Siang kali ini, sama seperti yang sebelumnya. Tak terik, tidak pula mendung. Sejuk dan menenangkan, menurut sosok yang kesepuluh jemarinya tengah menari teratur di atas benda persegi berwarna abu-abu. Matanya berlarian pada porosnya, mencermati barisan cipta karya di hadapan. Gerakan mengangguk kecil menghentikan interaksinya.
Tidak salah ia mengambil cuti sehari, juga melimpahkan kedudukan tertinggi sebagai Presiden Direktur Jung Group ke Sekretarisnya yang tak usah dipertanyakan pasal kualitas. Ia lebih fokus, sekarang. Manik itu terlempar pada hamparan di mana bermacam bunga berayun indah memanjakan mata. Padahal lebih dari satu dekade yang lalu hanya ada satu lautan lavender di sana.
Pemilik manik cokelat itu menghadirkan senyuman, selalu ingat alasan kehadiran pelangi di kebun bunganya. Kian berpindah tapakan detik, kedua pancaran itu menyendu. Ah, rasa yang membuatnya angkat tangan, menyerah tidak tahu cara meredamkan gejolak yang tak mengerti bagaimana harus berhenti.
Rindu. Lelaki berperawakan tegas, matang, sekaligus hangat itu rindu. Jung Hoseok merindu.
Rindu Hoseok bertuan, tetapi tak memiliki pelampiasan, sementara salah satu obat pereda terbesar pun sedang ada urusan di luar. Makanya, suasana rumah yang sudah direnovasi supaya lebih besar ini mati, bahkan bagi tipikal pelik diam semacam Jung Hoseok. Kendati demikian, ia telah terlatih di kondisi itu.

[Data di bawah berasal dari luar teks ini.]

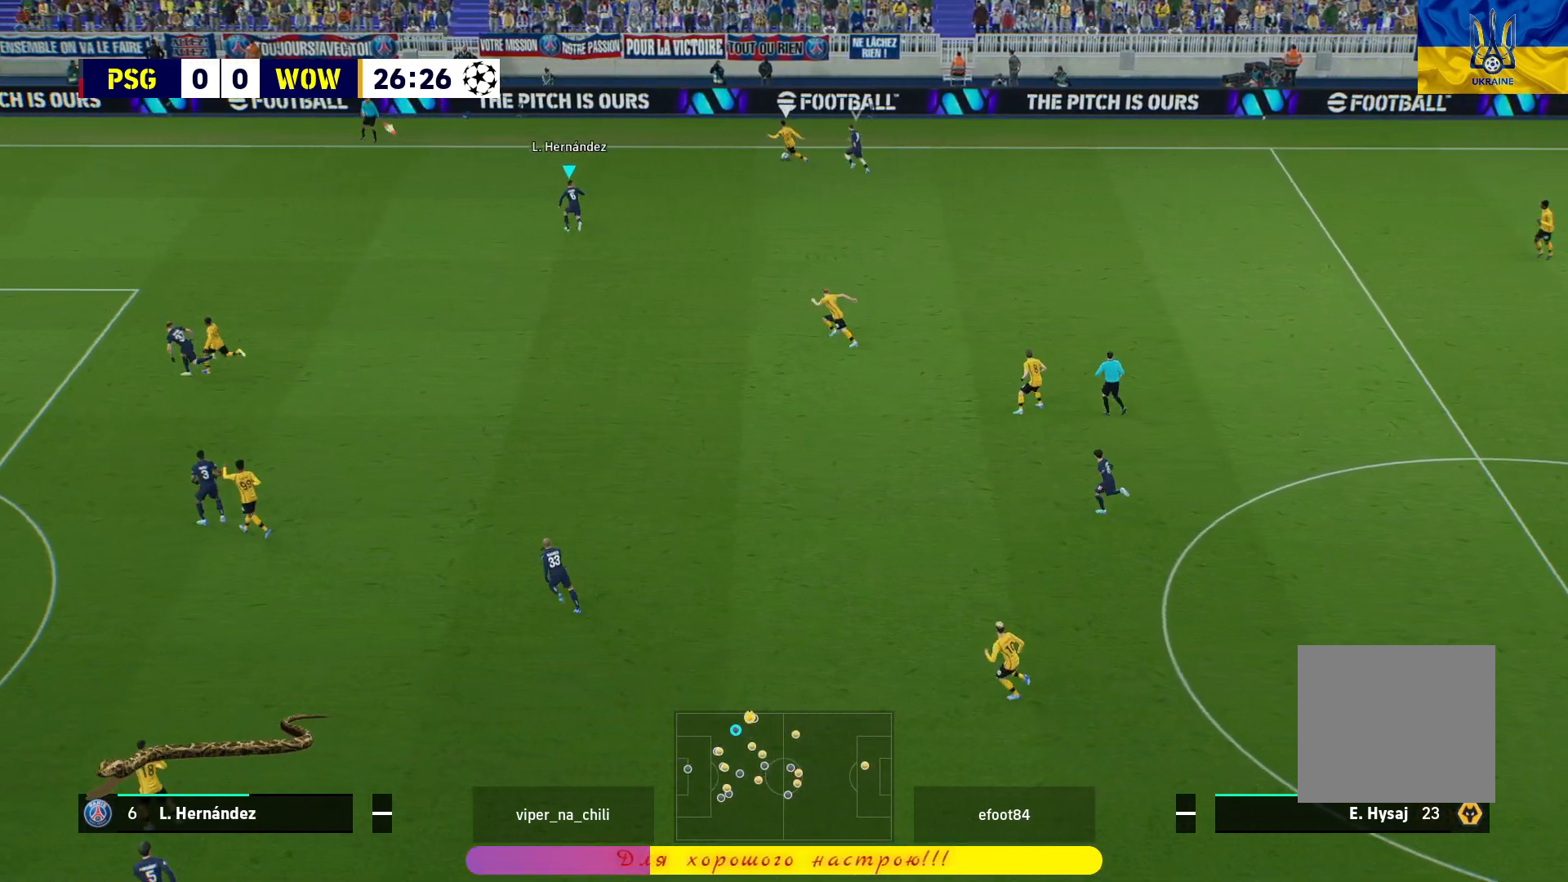
{"buttons": ["L2", "R1", "L3"], "left_stick": "down-right", "right_stick": "center", "events": [[33, "R1", "up"], [50, "left_stick", "down-right"], [150, "L3", "down"], [300, "R1", "down"]]}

Dengan santai, Hoseok memicing ke sudut monitor laptopnya. Pukul yang dijanjikan masih dipisahkan satu angka, artinya ia mesti mengisi luang dengan pekerjaan yang tertunda. Namun, baru menginjak garis mulai, sayup bising tertangkap akrab di indra pendengar menengahi.
"... kenapa repot memikirkan perkataan dari mulut-mulut sampah itu? Kau menyukainya, 'kan? Ingat, besok adalah kesempatan terakhirmu atau kau menyesal."
"Tapi dia yang akan terkena imbas buruknya, Yoohee!"
"Tidak, rasamu malah akan melindunginya."
Hoseok mengernyit kala dua makhluk berhormon beda, tetapi berparas identik itu muncul bersamaan di ambang pintu. "Kalian mendebatkan apa?" tanya Hoseok mulus.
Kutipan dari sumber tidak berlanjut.